REQUIRED TASK 1:
In the news report on the Kobane protests, how many people were detained in Istanbul?
REQUIRED TASK 2:
List every place where the news report on the Kobane protests says people died.
REQUIRED TASK 3:
Pick up the news report on the Kobane protests after its final sentence and write the next few paragraphs.

===== EXTRACT

Police fired tear gas and water cannon to disperse protesters who burnt cars and tyres as they took to the streets mainly in Turkey’s predominantly Kurdish eastern and southeastern provinces late on Tuesday.

Earlier, Turkey’s President Recep Tayyip Erdogan had warned that Kobane was about to fall into the hands of ISIL.

Clashes also erupted in the capital Ankara and in the country’s biggest city, Istanbul, where almost 100 people were detained and 30 people were injured, including eight police officers, the Istanbul Governorship said in a news release early on Wednesday.

Five people were killed in Diyarbakir, the largest Kurdish city in the southeast, which saw clashes between protesters and police.

A 25-year-old man died in Varto, a town in the eastern province of Mus, and at least half a dozen people were wounded there in clashes between police and protesters, local media reported.

Two people died in southeastern Siirt province and another died in neighbouring Batman, according to media reports.

Authorities announced a curfew in Kurdish populated districts in Diyarbakir, Siirt and in the town of Van, where thousands of protesters rallied against ISIL’s advance on Kobane.

‘Fight effectively’

Last Wednesday, Erdogan promised in a speech that Turkey would fight ISIL and “other terrorist organisations”.

==========
===== INFORMATION SUPPLIED

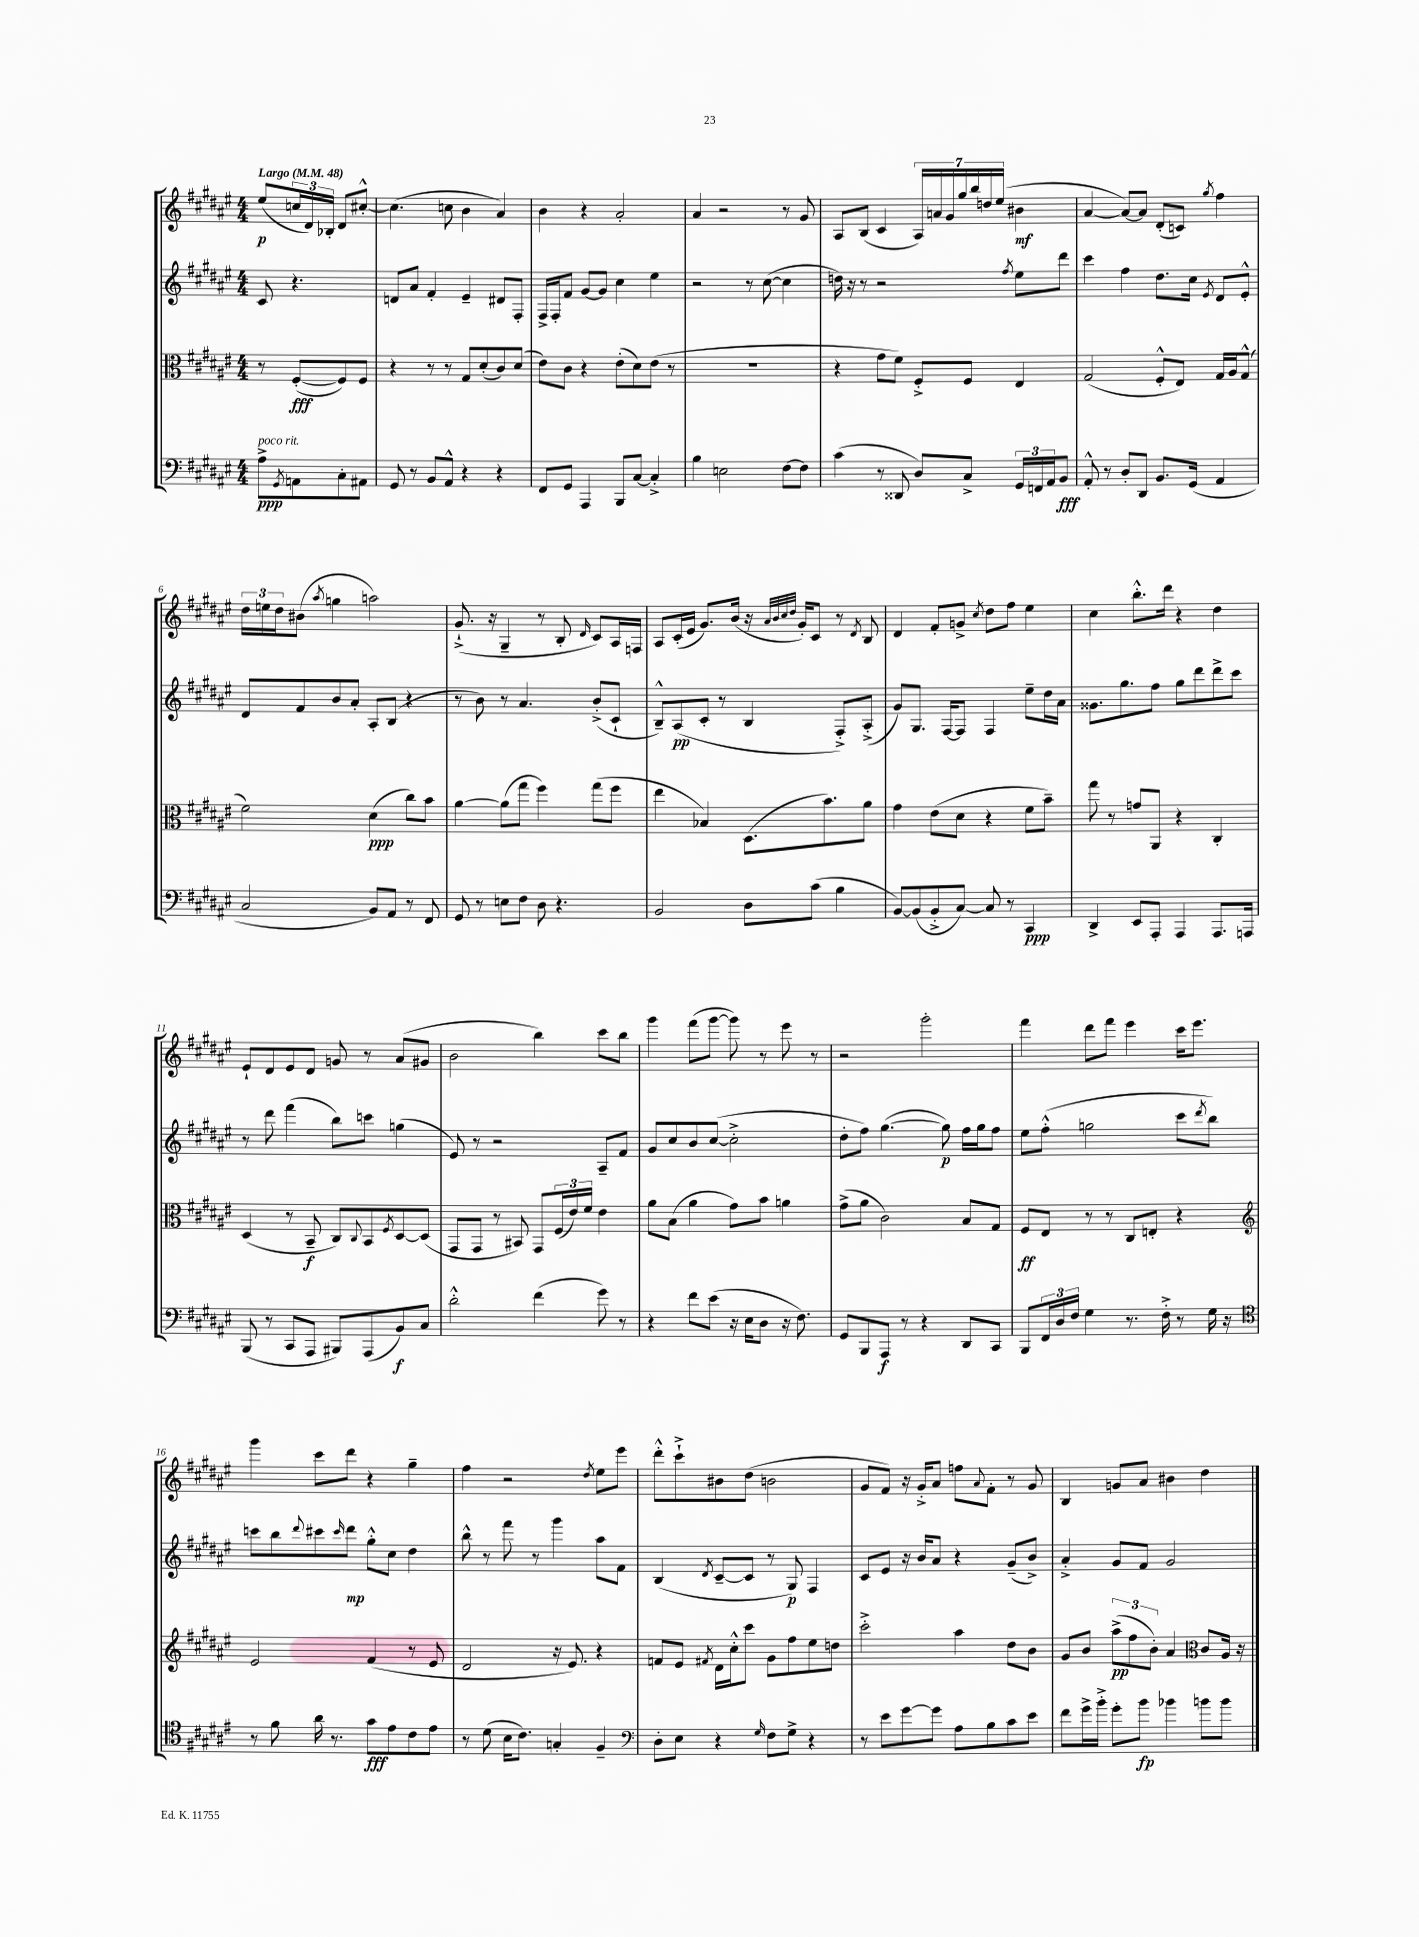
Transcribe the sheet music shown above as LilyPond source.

==========

EXPECTED ANSWER 1:
Almost 100 people.

EXPECTED ANSWER 2:
Diyarbakir, Varto (in Mus province), Siirt province, Batman

EXPECTED ANSWER 3:
The president’s vow came a day before the Turkish Parliament granted the government authority to send forces into both Syria and Iraq.

“We will fight effectively against both [ISIL] and all other terrorist organisations within the region,” said Erdogan as he opened the parliament’s autumn session. “This will always be our priority.”

The Turkish army, however, has so far not intervened in the heavy fighting across the border.

Turkey is not a part of the US-led coalition, but has sent tanks to border areas threatened by ISIL advances towards Kobane.

Kurdish forces have been trying to stop group’s advance for weeks but on Monday ISIL fighters entered the town from the south and east and raised their flag over a hill and a building near the Turkish border.

Pictures uploaded onto the Internet appeared to show Kurdish fighters defending the town against ISIL’s attacks, as shelling and small arms firing from ISIL positions outside of the city continued.

Kurds on the Turkish side of the border have been furious about what they said was the Turkish government’s lack of action.

Almost 200,000 people have fled Kobane and surrounding villages since the fighting began.

Canada joins coalition

Meanwhile, Canada became the latest member of the US-led coalition after its parliament voted in favour of airstrikes against ISIL in Iraq on Tuesday, following a request by the US.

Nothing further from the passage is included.